▶ _Verilen metin_
1990’lı yıllardan itibaren Türk edebiyatıyla temas kuran Latifi, ilk Türkçe okuduğu kitabın şair Orhan Veli’nin şiirlerinin yer aldığı bir cilt olduğunu söylüyor. Latifi, “Hatta ‘İstanbul’u dinliyorum’ şiirini ezbere öğrendiğimi ve hemen çevirmeye çalıştığımı hatırlıyorum” diyor ancak hiçbir zaman yayımlamadığını da sözlerine ekliyor. Yıllar boyunca Türkçeden Arnavutçaya yaklaşık 30 roman ve kitap çevirmiş olan Latifi, Reşat Nuri Güntekin’in; ‘Yaprak Dökümü’, ‘Eski Hastalık’, ‘Ateş Gecesi’, ‘Değirmen’, Necip Fazıl Kısakürek’in ‘Bir Adam Yaratmak’, İskender Pala’nın ‘Mihmandar, Bir Eyüp Sultanın romanı’, ‘Abum Rabum/Bir (Hz.) İbrahim romanı’, ‘Akşam Yıldızı’, Ayfer Tunç’un ‘Dünya Ağrısı’, Tarık Tufan’ın ‘Şanzelize Düğün Salonu’, Fatma Barbarosoğlu’nun ‘Hakikat İncinmesin’, Fatma Bayram’ın ‘Bir Vaizenin Okumaları’, Necip Tosun’un ‘Günümüz Öyküsü’ ve Orhan Kemal’in ‘Eskici ve Oğulları’ gibi pek çok eseri Arnavutça olarak okurla buluşturduğunu söylüyor.

▶ _Çalışma yönergesi A_
Verilen metinde “1990’lı yıllardan itibaren” sözleriyle başlayan paragrafı, ana bilgilerini koruyarak daha kısa biçimde yeniden yazın.

▶ _Kayıt alıntıları_
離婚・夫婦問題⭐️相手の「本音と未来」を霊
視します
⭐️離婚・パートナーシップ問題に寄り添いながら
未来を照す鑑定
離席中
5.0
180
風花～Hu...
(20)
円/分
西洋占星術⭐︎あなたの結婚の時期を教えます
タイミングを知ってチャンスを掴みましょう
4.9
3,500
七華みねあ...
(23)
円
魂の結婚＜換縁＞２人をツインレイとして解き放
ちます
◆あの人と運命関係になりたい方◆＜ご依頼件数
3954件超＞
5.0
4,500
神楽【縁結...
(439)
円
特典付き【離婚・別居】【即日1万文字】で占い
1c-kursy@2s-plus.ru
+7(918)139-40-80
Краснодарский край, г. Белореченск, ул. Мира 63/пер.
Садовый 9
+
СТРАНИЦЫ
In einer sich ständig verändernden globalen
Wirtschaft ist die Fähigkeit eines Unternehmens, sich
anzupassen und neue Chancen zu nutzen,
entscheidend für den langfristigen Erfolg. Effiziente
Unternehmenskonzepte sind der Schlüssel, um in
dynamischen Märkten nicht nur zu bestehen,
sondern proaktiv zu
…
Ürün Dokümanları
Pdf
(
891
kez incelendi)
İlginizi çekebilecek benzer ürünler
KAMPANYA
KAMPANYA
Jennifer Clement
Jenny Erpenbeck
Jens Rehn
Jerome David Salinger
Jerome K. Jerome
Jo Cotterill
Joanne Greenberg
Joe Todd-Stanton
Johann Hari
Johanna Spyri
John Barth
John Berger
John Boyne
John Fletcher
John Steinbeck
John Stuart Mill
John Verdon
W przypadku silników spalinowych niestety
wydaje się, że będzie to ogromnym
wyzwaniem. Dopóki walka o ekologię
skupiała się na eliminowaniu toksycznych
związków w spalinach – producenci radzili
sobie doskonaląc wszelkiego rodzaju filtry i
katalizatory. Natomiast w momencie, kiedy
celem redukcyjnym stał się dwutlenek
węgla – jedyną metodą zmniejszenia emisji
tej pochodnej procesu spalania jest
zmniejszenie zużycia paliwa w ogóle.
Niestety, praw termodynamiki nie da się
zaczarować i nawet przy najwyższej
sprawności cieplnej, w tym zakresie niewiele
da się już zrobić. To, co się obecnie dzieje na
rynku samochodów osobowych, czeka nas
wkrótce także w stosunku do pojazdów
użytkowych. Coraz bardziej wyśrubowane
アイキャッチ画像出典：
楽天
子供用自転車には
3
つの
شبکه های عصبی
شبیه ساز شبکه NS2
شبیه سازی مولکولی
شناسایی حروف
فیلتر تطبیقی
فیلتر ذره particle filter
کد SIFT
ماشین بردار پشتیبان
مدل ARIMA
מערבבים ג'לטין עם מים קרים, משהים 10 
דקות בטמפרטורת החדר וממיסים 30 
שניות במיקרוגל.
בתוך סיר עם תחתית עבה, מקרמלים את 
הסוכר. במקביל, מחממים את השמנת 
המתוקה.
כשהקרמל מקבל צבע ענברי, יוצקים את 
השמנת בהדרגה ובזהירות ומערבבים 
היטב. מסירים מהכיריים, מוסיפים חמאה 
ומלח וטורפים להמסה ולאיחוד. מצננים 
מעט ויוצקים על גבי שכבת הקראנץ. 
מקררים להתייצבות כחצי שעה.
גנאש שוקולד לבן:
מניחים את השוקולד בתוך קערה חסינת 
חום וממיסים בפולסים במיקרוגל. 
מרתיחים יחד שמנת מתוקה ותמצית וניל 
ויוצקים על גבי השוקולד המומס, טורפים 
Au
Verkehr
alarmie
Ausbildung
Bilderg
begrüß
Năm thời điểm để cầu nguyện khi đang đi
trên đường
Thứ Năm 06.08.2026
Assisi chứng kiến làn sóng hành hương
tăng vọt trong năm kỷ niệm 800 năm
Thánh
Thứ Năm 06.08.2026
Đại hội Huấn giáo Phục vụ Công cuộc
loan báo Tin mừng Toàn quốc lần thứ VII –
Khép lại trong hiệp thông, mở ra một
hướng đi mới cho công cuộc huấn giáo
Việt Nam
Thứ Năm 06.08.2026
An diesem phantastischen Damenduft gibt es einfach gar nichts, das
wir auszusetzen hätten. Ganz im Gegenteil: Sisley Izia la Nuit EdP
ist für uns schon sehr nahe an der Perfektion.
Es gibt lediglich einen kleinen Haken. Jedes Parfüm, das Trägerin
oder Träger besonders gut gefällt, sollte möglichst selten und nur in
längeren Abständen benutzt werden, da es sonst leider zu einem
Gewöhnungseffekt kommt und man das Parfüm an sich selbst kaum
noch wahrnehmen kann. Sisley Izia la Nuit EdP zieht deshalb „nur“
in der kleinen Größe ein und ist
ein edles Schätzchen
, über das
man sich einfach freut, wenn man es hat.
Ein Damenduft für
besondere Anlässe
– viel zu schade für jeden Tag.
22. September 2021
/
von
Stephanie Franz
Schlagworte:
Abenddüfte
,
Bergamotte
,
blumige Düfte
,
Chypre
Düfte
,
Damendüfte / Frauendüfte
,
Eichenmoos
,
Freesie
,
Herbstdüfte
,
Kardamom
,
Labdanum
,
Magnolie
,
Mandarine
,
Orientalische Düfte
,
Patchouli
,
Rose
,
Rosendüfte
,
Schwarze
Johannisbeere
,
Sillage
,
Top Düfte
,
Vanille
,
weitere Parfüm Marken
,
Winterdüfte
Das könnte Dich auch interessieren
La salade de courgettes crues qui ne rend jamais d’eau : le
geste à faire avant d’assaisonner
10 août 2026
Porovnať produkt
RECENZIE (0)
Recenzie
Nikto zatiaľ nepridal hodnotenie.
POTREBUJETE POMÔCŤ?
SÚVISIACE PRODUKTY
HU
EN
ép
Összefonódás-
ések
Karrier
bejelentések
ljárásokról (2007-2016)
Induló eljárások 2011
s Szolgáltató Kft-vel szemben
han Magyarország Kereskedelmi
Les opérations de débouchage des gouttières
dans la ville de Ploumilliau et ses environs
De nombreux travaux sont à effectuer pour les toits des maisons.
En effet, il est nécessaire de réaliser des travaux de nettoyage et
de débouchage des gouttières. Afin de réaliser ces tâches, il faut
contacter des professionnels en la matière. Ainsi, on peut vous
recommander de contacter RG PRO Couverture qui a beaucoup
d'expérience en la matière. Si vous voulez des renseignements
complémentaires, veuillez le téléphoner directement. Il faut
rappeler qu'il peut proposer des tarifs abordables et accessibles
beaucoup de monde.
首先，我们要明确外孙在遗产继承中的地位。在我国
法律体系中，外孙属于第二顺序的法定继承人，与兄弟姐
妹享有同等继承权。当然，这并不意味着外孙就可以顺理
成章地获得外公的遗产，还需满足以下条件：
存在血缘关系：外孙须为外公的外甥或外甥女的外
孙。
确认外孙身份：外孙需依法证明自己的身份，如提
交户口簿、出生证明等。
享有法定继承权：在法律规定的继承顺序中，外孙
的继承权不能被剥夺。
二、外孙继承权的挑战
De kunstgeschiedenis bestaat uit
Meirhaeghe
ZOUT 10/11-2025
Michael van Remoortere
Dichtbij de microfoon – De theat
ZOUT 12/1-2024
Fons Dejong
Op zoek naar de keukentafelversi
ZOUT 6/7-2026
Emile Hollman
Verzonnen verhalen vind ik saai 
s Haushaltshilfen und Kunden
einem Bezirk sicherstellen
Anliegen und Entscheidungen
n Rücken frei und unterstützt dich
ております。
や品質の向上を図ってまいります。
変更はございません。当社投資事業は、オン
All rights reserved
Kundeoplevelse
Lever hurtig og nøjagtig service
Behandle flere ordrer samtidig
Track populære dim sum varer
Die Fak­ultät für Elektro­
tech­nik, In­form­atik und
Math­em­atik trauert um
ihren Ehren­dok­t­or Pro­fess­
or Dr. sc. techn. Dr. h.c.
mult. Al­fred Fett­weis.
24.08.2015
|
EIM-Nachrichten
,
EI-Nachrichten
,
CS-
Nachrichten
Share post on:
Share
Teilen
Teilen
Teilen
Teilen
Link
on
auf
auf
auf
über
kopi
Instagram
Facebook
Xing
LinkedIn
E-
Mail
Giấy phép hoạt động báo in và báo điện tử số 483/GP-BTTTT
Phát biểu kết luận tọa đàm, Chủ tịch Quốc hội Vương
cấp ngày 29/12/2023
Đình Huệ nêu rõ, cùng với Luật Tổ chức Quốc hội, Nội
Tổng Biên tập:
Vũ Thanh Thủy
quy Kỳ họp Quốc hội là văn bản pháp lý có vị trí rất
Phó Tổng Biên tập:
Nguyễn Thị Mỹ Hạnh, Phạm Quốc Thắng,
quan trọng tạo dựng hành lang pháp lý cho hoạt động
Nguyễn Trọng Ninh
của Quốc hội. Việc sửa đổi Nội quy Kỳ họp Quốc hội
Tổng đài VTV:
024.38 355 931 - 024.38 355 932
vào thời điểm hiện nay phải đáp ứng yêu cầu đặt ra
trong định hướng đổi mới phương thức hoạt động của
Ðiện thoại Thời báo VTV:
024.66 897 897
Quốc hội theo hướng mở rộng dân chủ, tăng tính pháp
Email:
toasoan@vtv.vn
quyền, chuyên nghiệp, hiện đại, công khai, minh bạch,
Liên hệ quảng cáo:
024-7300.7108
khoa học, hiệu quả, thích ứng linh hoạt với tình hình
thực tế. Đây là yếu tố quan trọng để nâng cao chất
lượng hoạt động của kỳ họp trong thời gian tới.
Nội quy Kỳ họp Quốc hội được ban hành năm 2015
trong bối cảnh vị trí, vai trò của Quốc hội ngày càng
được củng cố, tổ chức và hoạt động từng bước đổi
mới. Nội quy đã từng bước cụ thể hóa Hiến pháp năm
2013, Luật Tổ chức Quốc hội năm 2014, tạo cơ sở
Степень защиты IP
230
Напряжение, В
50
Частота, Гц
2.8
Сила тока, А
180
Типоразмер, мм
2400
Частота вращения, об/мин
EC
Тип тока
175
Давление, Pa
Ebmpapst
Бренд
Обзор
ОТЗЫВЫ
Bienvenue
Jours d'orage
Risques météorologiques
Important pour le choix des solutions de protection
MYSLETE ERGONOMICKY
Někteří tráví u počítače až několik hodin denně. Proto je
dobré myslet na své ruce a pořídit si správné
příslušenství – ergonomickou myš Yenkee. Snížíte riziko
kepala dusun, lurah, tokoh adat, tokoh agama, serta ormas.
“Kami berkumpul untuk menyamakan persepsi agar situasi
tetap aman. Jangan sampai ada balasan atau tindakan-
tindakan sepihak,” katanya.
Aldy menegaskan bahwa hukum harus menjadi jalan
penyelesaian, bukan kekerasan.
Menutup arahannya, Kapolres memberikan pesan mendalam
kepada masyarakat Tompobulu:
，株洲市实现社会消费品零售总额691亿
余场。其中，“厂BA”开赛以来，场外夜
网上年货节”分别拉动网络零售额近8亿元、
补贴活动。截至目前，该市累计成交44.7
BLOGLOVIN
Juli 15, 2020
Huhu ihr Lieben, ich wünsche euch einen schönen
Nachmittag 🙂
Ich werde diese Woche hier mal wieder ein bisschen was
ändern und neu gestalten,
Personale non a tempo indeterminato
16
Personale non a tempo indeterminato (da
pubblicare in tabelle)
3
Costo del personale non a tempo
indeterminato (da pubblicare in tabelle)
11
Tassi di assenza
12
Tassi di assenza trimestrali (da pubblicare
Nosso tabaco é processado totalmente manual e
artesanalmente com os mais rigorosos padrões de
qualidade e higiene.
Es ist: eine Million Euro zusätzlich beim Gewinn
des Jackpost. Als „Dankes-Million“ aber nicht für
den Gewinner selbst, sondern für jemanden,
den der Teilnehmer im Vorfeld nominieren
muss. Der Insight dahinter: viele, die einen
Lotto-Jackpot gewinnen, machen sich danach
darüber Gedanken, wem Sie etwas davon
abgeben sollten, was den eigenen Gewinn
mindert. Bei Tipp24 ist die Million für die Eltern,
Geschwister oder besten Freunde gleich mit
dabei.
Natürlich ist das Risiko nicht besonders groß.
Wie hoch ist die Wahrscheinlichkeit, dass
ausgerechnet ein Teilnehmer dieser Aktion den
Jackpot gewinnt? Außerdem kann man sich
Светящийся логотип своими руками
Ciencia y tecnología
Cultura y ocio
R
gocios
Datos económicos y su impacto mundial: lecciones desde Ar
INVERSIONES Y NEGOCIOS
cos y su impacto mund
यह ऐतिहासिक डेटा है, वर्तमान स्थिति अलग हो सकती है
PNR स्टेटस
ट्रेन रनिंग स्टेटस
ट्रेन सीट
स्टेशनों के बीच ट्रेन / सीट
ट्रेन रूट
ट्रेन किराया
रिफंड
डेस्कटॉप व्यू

▶ _Çalışma yönergesi B_
Kayıtların en başından başlayıp “związków w spalinach – producenci radzili” ifadesinin geçtiği satırla biten kısmı, bu iki uç da dahil olmak üzere olduğu gibi yazın.

▶ _Çözüm A_
Latifi, 1990’lı yıllardan beri Türk edebiyatıyla ilgileniyor. Türkçe okuduğu ilk kitap, Orhan Veli’nin şiirlerinin yer aldığı bir cilt. “İstanbul’u dinliyorum” şiirini ezberleyip çevirmeye çalışmış ama bu çeviriyi hiç yayımlamamış. Türkçeden Arnavutçaya yaklaşık 30 roman ve kitap çevirmiş. Bunlar arasında Reşat Nuri Güntekin, Necip Fazıl Kısakürek, İskender Pala, Ayfer Tunç, Tarık Tufan, Fatma Barbarosoğlu, Fatma Bayram, Necip Tosun ve Orhan Kemal’in eserleri var.

▶ _Çözüm B_
離婚・夫婦問題⭐️相手の「本音と未来」を霊
視します
⭐️離婚・パートナーシップ問題に寄り添いながら
未来を照す鑑定
離席中
5.0
180
風花～Hu...
(20)
円/分
西洋占星術⭐︎あなたの結婚の時期を教えます
タイミングを知ってチャンスを掴みましょう
4.9
3,500
七華みねあ...
(23)
円
魂の結婚＜換縁＞２人をツインレイとして解き放
ちます
◆あの人と運命関係になりたい方◆＜ご依頼件数
3954件超＞
5.0
4,500
神楽【縁結...
(439)
円
特典付き【離婚・別居】【即日1万文字】で占い
1c-kursy@2s-plus.ru
+7(918)139-40-80
Краснодарский край, г. Белореченск, ул. Мира 63/пер.
Садовый 9
+
СТРАНИЦЫ
In einer sich ständig verändernden globalen
Wirtschaft ist die Fähigkeit eines Unternehmens, sich
anzupassen und neue Chancen zu nutzen,
entscheidend für den langfristigen Erfolg. Effiziente
Unternehmenskonzepte sind der Schlüssel, um in
dynamischen Märkten nicht nur zu bestehen,
sondern proaktiv zu
…
Ürün Dokümanları
Pdf
(
891
kez incelendi)
İlginizi çekebilecek benzer ürünler
KAMPANYA
KAMPANYA
Jennifer Clement
Jenny Erpenbeck
Jens Rehn
Jerome David Salinger
Jerome K. Jerome
Jo Cotterill
Joanne Greenberg
Joe Todd-Stanton
Johann Hari
Johanna Spyri
John Barth
John Berger
John Boyne
John Fletcher
John Steinbeck
John Stuart Mill
John Verdon
W przypadku silników spalinowych niestety
wydaje się, że będzie to ogromnym
wyzwaniem. Dopóki walka o ekologię
skupiała się na eliminowaniu toksycznych
związków w spalinach – producenci radzili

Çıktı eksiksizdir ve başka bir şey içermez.